Provided records section start
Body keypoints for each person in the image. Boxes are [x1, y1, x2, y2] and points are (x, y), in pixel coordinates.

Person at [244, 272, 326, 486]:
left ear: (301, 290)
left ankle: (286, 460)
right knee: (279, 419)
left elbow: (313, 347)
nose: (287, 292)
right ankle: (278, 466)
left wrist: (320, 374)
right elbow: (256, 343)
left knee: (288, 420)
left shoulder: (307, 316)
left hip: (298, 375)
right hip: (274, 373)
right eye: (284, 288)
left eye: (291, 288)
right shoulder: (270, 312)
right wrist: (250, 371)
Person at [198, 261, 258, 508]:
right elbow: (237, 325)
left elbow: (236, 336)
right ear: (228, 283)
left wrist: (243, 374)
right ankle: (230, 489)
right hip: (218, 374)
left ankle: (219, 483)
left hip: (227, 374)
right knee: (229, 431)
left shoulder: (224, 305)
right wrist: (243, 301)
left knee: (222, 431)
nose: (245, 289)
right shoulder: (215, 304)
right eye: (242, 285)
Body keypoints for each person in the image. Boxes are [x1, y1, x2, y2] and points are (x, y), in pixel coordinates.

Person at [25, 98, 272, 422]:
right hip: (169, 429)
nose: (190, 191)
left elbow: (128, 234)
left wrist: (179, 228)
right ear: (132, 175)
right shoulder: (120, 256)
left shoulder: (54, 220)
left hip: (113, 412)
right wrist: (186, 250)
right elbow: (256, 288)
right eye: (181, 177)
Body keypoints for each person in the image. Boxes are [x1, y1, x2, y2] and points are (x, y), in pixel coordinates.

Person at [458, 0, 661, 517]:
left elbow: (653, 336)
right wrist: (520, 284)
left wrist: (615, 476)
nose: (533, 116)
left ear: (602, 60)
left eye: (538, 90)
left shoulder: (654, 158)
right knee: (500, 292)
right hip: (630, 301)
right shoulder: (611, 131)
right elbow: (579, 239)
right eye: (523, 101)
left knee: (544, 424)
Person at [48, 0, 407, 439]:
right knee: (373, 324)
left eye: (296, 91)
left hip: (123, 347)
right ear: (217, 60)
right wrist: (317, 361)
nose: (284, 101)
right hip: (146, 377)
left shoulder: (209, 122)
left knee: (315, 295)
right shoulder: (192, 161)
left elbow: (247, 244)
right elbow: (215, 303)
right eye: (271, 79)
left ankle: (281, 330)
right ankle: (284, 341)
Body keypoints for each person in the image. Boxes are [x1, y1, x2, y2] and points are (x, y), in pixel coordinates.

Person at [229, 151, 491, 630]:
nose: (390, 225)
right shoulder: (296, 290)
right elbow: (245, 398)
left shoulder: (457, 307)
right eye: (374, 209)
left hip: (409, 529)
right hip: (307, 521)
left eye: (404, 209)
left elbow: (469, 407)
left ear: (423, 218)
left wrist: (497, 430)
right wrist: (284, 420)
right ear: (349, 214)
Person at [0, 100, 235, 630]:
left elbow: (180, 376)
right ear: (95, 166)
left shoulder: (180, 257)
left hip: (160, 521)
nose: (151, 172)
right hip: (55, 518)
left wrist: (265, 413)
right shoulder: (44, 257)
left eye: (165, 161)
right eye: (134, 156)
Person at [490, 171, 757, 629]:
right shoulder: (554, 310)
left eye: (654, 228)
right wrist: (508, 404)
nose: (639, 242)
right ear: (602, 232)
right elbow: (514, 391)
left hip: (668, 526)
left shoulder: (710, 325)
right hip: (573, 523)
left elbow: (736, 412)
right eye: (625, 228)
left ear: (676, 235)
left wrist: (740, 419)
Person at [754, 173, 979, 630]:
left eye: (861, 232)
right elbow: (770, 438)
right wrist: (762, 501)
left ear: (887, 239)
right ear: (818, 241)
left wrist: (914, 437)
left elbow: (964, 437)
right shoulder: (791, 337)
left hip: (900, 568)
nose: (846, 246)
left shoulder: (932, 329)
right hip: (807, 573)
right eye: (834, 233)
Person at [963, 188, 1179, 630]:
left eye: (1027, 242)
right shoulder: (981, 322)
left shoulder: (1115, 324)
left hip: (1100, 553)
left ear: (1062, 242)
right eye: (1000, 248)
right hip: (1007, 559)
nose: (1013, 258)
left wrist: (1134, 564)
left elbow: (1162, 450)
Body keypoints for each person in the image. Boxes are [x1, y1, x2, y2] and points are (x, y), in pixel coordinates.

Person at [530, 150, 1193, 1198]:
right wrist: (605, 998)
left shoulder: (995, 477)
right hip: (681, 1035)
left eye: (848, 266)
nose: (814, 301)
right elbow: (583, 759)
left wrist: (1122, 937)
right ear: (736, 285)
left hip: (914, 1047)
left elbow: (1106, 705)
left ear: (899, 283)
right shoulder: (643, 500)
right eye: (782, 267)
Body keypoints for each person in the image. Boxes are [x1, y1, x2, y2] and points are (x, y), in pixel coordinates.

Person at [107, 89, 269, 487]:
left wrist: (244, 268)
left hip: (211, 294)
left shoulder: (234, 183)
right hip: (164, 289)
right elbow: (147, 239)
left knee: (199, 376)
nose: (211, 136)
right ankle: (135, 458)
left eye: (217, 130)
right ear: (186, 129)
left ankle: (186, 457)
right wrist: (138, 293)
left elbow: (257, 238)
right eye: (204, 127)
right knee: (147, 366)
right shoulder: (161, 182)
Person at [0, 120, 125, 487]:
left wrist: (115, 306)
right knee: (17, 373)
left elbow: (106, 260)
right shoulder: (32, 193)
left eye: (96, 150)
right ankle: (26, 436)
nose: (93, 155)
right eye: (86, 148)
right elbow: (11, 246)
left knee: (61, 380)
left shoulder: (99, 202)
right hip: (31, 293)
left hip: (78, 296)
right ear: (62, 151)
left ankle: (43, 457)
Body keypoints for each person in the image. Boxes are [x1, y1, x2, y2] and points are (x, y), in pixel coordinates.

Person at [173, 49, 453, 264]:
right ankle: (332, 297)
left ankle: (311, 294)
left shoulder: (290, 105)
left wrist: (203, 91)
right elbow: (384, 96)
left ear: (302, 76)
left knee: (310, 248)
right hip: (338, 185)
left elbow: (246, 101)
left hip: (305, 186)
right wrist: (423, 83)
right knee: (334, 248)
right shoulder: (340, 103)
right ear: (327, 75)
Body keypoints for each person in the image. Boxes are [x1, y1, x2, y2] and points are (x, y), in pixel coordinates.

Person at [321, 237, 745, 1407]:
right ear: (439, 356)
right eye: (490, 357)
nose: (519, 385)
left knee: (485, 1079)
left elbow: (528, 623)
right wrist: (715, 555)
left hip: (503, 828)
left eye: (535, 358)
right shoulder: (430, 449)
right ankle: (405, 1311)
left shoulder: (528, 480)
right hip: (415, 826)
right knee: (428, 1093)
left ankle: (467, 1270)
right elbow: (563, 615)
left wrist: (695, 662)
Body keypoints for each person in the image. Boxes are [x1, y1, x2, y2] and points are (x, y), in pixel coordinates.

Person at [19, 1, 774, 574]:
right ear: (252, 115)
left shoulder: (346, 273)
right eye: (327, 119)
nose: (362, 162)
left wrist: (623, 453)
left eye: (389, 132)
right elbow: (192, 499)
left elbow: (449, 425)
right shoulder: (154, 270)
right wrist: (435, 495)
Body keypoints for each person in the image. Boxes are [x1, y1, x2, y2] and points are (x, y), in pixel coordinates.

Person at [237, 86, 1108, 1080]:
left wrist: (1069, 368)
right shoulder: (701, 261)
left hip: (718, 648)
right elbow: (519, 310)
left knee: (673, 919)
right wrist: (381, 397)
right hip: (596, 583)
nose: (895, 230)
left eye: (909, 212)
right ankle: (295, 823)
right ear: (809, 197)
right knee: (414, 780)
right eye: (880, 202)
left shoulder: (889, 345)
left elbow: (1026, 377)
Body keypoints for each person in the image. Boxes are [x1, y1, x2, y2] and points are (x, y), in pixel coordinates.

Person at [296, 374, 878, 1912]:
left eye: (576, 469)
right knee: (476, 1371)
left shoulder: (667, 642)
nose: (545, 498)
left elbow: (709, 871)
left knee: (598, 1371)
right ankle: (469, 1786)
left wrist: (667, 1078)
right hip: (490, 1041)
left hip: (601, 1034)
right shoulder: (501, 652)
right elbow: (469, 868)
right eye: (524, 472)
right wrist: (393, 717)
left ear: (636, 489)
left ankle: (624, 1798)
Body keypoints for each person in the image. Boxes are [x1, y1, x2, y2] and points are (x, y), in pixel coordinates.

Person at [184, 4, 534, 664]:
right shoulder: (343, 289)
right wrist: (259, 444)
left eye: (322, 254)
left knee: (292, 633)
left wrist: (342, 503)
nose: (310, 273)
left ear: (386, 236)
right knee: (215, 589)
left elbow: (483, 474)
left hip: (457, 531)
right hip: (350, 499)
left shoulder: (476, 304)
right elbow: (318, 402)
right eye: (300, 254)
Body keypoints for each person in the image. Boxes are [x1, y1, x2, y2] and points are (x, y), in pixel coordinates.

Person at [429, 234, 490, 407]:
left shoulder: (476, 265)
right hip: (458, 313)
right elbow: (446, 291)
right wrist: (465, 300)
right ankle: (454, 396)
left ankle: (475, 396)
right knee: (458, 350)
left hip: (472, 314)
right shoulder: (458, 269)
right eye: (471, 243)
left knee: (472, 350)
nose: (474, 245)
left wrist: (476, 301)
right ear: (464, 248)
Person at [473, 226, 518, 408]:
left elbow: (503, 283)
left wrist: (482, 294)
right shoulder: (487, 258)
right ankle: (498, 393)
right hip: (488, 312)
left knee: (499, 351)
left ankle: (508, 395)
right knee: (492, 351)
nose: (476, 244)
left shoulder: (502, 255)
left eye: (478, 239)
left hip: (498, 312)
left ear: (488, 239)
Provided records section end
## About this exercise
In the listing above, locate the line containing "left elbow: (1106, 705)" and the line containing "left ankle: (311, 294)", then transcribe both and every line between them verbatim.

## Answer below
left elbow: (1106, 705)
left ear: (899, 283)
right shoulder: (643, 500)
right eye: (782, 267)
Body keypoints for each person in the image. Boxes are [x1, y1, x2, y2] and points are (x, y), in pixel coordinates.

Person at [107, 89, 269, 487]:
left wrist: (244, 268)
left hip: (211, 294)
left shoulder: (234, 183)
right hip: (164, 289)
right elbow: (147, 239)
left knee: (199, 376)
nose: (211, 136)
right ankle: (135, 458)
left eye: (217, 130)
right ear: (186, 129)
left ankle: (186, 457)
right wrist: (138, 293)
left elbow: (257, 238)
right eye: (204, 127)
right knee: (147, 366)
right shoulder: (161, 182)
Person at [0, 120, 125, 487]:
left wrist: (115, 306)
right knee: (17, 373)
left elbow: (106, 260)
right shoulder: (32, 193)
left eye: (96, 150)
right ankle: (26, 436)
nose: (93, 155)
right eye: (86, 148)
right elbow: (11, 246)
left knee: (61, 380)
left shoulder: (99, 202)
right hip: (31, 293)
left hip: (78, 296)
right ear: (62, 151)
left ankle: (43, 457)
Body keypoints for each person in the image. Boxes are [x1, y1, x2, y2] and points are (x, y), in pixel coordinates.

Person at [173, 49, 453, 264]:
right ankle: (332, 297)
left ankle: (311, 294)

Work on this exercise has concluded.